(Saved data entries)
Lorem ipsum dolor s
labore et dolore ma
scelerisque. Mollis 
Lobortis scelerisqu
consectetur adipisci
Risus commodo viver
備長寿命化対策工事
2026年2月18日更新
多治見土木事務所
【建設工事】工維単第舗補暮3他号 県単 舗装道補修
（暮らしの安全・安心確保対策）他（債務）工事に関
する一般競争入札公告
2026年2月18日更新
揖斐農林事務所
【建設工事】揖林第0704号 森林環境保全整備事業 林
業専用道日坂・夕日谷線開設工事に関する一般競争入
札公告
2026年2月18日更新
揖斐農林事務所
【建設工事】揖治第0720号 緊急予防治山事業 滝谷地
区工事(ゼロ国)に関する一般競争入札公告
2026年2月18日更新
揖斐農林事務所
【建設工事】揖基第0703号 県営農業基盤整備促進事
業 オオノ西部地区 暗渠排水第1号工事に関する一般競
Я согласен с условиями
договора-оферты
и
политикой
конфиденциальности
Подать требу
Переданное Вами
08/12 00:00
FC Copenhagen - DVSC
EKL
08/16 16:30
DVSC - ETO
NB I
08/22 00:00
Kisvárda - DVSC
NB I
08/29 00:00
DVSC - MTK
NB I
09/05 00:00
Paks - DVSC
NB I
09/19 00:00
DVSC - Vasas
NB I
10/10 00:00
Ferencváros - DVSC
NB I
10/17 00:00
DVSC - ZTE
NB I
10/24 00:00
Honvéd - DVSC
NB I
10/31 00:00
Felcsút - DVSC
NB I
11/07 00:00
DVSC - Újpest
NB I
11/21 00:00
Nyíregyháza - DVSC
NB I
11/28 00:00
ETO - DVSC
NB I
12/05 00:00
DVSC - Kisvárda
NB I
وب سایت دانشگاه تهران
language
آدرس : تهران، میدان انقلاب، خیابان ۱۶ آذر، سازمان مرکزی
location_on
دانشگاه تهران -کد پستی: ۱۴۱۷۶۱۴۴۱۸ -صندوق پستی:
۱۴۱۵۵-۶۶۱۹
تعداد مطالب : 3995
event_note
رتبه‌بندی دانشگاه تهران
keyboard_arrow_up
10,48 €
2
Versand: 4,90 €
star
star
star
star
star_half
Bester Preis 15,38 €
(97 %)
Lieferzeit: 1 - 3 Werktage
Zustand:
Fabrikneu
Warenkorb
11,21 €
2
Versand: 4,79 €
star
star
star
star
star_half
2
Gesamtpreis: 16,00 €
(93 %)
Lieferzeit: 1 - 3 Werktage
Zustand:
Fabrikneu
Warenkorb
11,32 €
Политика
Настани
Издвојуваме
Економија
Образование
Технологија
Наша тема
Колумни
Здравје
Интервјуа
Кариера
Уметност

## Problem:
Duplicate the full listing above, reproducing every line character for character.

## Task result:
Lorem ipsum dolor s
labore et dolore ma
scelerisque. Mollis 
Lobortis scelerisqu
consectetur adipisci
Risus commodo viver
備長寿命化対策工事
2026年2月18日更新
多治見土木事務所
【建設工事】工維単第舗補暮3他号 県単 舗装道補修
（暮らしの安全・安心確保対策）他（債務）工事に関
する一般競争入札公告
2026年2月18日更新
揖斐農林事務所
【建設工事】揖林第0704号 森林環境保全整備事業 林
業専用道日坂・夕日谷線開設工事に関する一般競争入
札公告
2026年2月18日更新
揖斐農林事務所
【建設工事】揖治第0720号 緊急予防治山事業 滝谷地
区工事(ゼロ国)に関する一般競争入札公告
2026年2月18日更新
揖斐農林事務所
【建設工事】揖基第0703号 県営農業基盤整備促進事
業 オオノ西部地区 暗渠排水第1号工事に関する一般競
Я согласен с условиями
договора-оферты
и
политикой
конфиденциальности
Подать требу
Переданное Вами
08/12 00:00
FC Copenhagen - DVSC
EKL
08/16 16:30
DVSC - ETO
NB I
08/22 00:00
Kisvárda - DVSC
NB I
08/29 00:00
DVSC - MTK
NB I
09/05 00:00
Paks - DVSC
NB I
09/19 00:00
DVSC - Vasas
NB I
10/10 00:00
Ferencváros - DVSC
NB I
10/17 00:00
DVSC - ZTE
NB I
10/24 00:00
Honvéd - DVSC
NB I
10/31 00:00
Felcsút - DVSC
NB I
11/07 00:00
DVSC - Újpest
NB I
11/21 00:00
Nyíregyháza - DVSC
NB I
11/28 00:00
ETO - DVSC
NB I
12/05 00:00
DVSC - Kisvárda
NB I
وب سایت دانشگاه تهران
language
آدرس : تهران، میدان انقلاب، خیابان ۱۶ آذر، سازمان مرکزی
location_on
دانشگاه تهران -کد پستی: ۱۴۱۷۶۱۴۴۱۸ -صندوق پستی:
۱۴۱۵۵-۶۶۱۹
تعداد مطالب : 3995
event_note
رتبه‌بندی دانشگاه تهران
keyboard_arrow_up
10,48 €
2
Versand: 4,90 €
star
star
star
star
star_half
Bester Preis 15,38 €
(97 %)
Lieferzeit: 1 - 3 Werktage
Zustand:
Fabrikneu
Warenkorb
11,21 €
2
Versand: 4,79 €
star
star
star
star
star_half
2
Gesamtpreis: 16,00 €
(93 %)
Lieferzeit: 1 - 3 Werktage
Zustand:
Fabrikneu
Warenkorb
11,32 €
Политика
Настани
Издвојуваме
Економија
Образование
Технологија
Наша тема
Колумни
Здравје
Интервјуа
Кариера
Уметност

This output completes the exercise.